Nobody wins big anymore if he isn't willing to pull the trigger when an opportunity presents itself. And only Nadal has the kind of skills that enable him to be not just a Federer tormentor, but a reverse-mirror image of his rival. Only Nadal can do what Federer does on offense from a defensive and sometimes seemingly hopeless position. Apart from Nadal, the players most likely to succeed these days are those trigger-pullers—the Novak Djokovics, Robin Soderlings, Tomas Berdychs and Juan Martin del Potros. Throw Fernando Verdasco, flaws and all, in there, too.
Andy Murray and Andy Roddick are borderline characters in this scenario, because Murray gravitates more to a Nadal-esque sensibility (his best offense flows from his superb defense), and his problem may be put pretty simply—he's not Nadal. Roddick is by nature a trigger-puller, but his groundstroke skills are not on par with his serving abilities. This may make his life a little more difficult in a few hours, when he plays Soderling, the player who most consistently represents the lessons learned in the era of Federer.
Soderling knows that it's all about finishing, and that's a wonderful lesson to grasp. He won his first two clashes with Roddick, one on hard court and one on the surface on which Soderling is especially dangerous, carpet. (How a guy can end up with indoor carpet and outdoor clay as his two best surfaces is a bit byeond me.) Last year, Roddick exacted revenge in two outdoor hard-court meetings before Soderling nosed ahead 3-2 by bamboozling Roddick on the indoor hard court in Paris this fall.
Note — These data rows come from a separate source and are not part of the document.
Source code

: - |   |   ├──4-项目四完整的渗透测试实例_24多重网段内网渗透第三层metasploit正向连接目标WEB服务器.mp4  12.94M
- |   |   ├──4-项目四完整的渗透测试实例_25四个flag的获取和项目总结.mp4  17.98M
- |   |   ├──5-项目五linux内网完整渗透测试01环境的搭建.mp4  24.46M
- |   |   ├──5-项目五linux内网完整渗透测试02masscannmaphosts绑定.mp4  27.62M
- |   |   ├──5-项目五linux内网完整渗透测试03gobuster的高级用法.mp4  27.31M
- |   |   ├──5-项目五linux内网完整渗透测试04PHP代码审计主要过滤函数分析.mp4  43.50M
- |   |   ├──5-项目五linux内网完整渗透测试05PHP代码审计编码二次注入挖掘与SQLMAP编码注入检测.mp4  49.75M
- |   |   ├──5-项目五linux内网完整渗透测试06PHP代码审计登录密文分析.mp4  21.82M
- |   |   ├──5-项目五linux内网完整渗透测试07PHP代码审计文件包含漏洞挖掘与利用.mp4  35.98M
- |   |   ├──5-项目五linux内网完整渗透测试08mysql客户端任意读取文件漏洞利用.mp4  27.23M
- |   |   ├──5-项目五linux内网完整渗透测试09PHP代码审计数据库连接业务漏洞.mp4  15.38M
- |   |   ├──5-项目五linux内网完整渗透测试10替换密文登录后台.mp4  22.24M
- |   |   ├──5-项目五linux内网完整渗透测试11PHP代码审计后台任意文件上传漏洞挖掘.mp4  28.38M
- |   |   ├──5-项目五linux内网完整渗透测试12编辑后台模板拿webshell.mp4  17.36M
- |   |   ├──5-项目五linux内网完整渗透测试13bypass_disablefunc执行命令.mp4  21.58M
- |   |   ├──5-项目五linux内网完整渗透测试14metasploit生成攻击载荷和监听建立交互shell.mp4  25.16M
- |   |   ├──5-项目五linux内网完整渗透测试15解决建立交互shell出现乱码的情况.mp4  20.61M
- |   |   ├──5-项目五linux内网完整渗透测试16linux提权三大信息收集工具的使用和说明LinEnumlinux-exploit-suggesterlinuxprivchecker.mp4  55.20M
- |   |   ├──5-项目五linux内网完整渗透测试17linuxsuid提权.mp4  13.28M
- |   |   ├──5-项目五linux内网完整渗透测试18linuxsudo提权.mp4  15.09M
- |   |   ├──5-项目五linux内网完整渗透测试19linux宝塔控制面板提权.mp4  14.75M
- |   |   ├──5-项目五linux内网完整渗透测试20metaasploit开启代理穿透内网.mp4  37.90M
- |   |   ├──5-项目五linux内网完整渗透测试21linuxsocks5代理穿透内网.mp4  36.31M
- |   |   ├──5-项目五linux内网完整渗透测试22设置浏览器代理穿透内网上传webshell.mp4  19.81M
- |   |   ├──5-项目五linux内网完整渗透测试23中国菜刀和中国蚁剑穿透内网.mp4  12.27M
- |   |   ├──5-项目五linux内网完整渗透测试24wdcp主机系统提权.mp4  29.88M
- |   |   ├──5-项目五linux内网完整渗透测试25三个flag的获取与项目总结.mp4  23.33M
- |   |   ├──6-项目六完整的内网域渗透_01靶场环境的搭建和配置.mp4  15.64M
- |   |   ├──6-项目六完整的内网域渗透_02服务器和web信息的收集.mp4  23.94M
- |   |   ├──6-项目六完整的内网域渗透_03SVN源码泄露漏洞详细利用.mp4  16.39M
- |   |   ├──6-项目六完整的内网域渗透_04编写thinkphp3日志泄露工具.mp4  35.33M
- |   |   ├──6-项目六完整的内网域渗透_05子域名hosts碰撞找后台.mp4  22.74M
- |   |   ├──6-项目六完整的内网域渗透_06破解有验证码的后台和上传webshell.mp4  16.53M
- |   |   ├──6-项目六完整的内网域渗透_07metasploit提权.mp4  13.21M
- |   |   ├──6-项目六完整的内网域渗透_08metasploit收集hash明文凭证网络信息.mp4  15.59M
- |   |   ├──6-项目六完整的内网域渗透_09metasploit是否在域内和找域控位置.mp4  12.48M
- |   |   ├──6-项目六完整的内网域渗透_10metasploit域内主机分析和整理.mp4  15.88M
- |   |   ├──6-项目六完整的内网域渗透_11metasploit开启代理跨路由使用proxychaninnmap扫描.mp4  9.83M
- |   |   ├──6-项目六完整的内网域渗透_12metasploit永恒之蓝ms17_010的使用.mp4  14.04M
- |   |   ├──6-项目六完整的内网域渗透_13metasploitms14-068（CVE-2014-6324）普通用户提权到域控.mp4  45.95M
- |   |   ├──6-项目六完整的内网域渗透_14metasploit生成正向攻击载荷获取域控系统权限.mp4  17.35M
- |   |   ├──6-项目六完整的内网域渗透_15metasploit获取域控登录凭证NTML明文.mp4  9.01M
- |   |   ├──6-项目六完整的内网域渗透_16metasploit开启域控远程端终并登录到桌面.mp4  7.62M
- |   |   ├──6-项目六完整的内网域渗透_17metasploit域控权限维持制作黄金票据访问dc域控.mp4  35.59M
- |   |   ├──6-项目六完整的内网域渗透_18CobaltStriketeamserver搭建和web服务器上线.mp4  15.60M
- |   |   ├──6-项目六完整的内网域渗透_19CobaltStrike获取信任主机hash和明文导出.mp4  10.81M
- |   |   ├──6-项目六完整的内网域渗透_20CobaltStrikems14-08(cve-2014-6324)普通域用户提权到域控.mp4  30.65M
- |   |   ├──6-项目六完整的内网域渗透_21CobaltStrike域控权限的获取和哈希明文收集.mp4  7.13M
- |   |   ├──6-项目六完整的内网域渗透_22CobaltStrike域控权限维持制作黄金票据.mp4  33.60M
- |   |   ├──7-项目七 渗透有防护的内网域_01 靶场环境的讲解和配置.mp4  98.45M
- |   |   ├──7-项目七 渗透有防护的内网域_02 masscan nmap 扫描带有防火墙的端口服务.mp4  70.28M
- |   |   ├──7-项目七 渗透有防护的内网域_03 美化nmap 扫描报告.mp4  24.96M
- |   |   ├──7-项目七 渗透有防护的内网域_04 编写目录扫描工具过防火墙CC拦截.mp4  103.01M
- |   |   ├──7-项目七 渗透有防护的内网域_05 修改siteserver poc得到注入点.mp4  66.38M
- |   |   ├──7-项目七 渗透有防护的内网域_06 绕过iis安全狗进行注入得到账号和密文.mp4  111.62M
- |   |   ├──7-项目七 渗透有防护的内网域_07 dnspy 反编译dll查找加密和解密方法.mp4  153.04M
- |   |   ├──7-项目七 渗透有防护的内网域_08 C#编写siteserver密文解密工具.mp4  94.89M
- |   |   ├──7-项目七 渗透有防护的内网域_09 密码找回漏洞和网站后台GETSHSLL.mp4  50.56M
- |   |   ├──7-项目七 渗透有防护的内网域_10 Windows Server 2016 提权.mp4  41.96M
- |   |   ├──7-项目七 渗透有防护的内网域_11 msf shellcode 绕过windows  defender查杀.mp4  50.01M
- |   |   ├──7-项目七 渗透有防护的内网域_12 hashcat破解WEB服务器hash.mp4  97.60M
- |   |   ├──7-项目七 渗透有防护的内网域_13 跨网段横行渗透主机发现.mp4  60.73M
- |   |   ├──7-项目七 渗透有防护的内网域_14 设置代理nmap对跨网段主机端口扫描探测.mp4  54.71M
The interesting element in this week's tournaments is that you'd think they'd hung a sign: Defensive-minded players need not apply. Even Davydenko, while saddled with a slight physique and a relative lack of power, plays an aggressive game based on relatively flat, laser-like counterpunches. The advantages of aggressive, attacking tennis are manifold, and it was just a matter of time before players worked out exactly how be aggressive on the fundamentallhy slow courts used today. Federer bumped the process along, less because of his own capaciity to play offense (a capacity he can afford to neglect, although not without a price) than because of the demand placed on his rivals to do something/anything to try to stop him.
We're seeing the fruits of that process in this week's finals.